▶ [WHAT NEEDS TO BE DONE]: Line count for "GERLAND": state how many lines of the data below include it, and output nothing more.

Dataset entries:

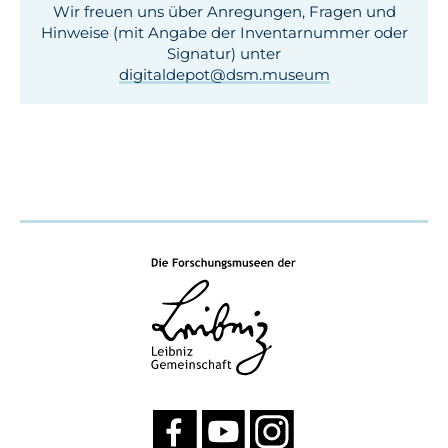
Wir freuen uns über Anregungen, Fragen und
Hinweise (mit Angabe der Inventar­nummer oder
Signatur) unter
digitaldepot­@dsm.museum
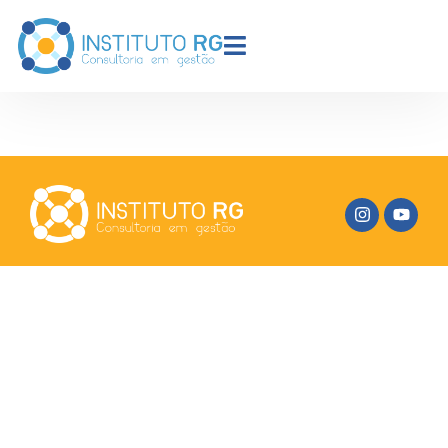
AUTOR:
OLVLEO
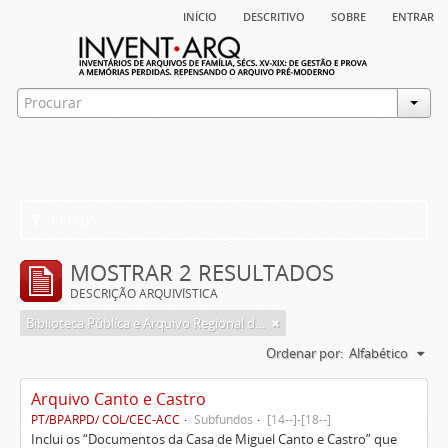
início
descritivo
sobre
entrar
Filtros
MOSTRAR 2 RESULTADOS
DESCRIÇÃO ARQUIVÍSTICA
Biblioteca Pública e Arquivo Regional de Ponta Delgada
Ordenar por:
Alfabético
Arquivo Canto e Castro
PT/BPARPD/ COL/CEC-ACC
Subfundos
[14--]-[18--]
Inclui os “Documentos da Casa de Miguel Canto e Castro” que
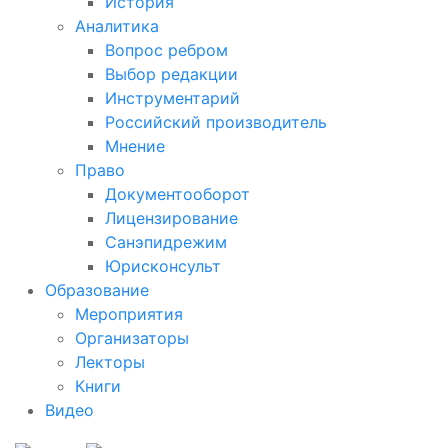
История
Аналитика
Вопрос ребром
Выбор редакции
Инструментарий
Российский производитель
Мнение
Право
Документооборот
Лицензирование
Санэпидрежим
Юрисконсульт
Образование
Мероприятия
Организаторы
Лекторы
Книги
Видео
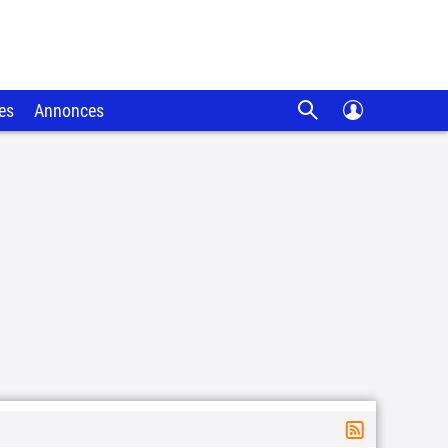
es
Annonces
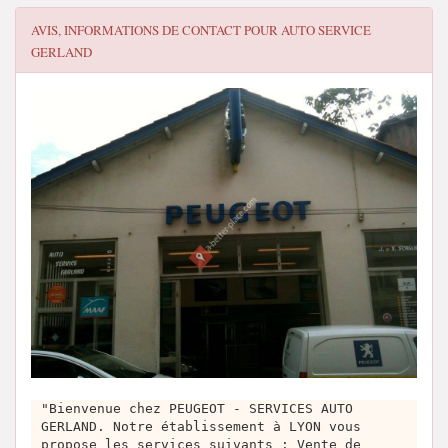
AVIS, INFORMATIONS DE CONTACT POUR
AUTO SERVICE
GERLAND
"Bienvenue chez PEUGEOT - SERVICES AUTO
GERLAND. Notre établissement à LYON vous
propose les services suivants : Vente de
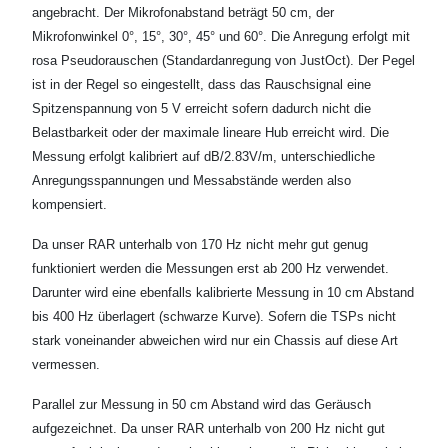
angebracht. Der Mikrofonabstand beträgt 50 cm, der
Mikrofonwinkel 0°, 15°, 30°, 45° und 60°. Die Anregung erfolgt mit
rosa Pseudorauschen (Standardanregung von JustOct). Der Pegel
ist in der Regel so eingestellt, dass das Rauschsignal eine
Spitzenspannung von 5 V erreicht sofern dadurch nicht die
Belastbarkeit oder der maximale lineare Hub erreicht wird. Die
Messung erfolgt kalibriert auf dB/2.83V/m, unterschiedliche
Anregungsspannungen und Messabstände werden also
kompensiert.
Da unser RAR unterhalb von 170 Hz nicht mehr gut genug
funktioniert werden die Messungen erst ab 200 Hz verwendet.
Darunter wird eine ebenfalls kalibrierte Messung in 10 cm Abstand
bis 400 Hz überlagert (schwarze Kurve). Sofern die TSPs nicht
stark voneinander abweichen wird nur ein Chassis auf diese Art
vermessen.
Parallel zur Messung in 50 cm Abstand wird das Geräusch
aufgezeichnet. Da unser RAR unterhalb von 200 Hz nicht gut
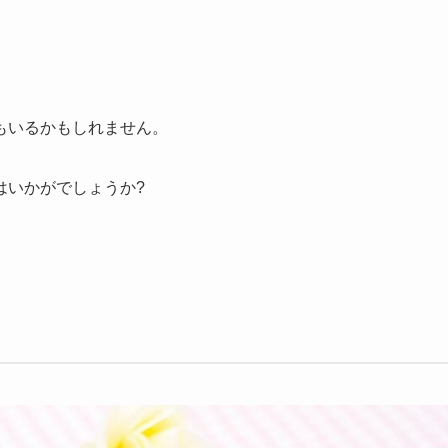
もいるかもしれません。
はいかがでしょうか?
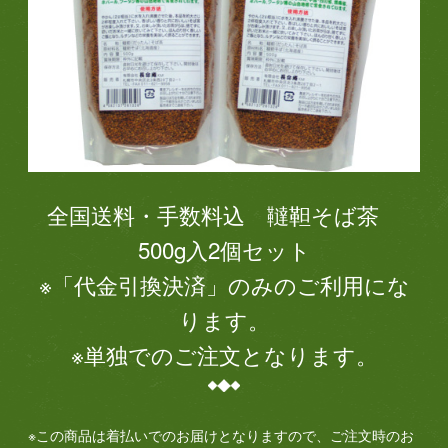
全国送料・手数料込 韃靼そば茶
500g入2個セット
※「代金引換決済」のみのご利用にな
ります。
※単独でのご注文となります。
※この商品は着払いでのお届けとなりますので、ご注文時のお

▶ [ANSWER SPACE]: 2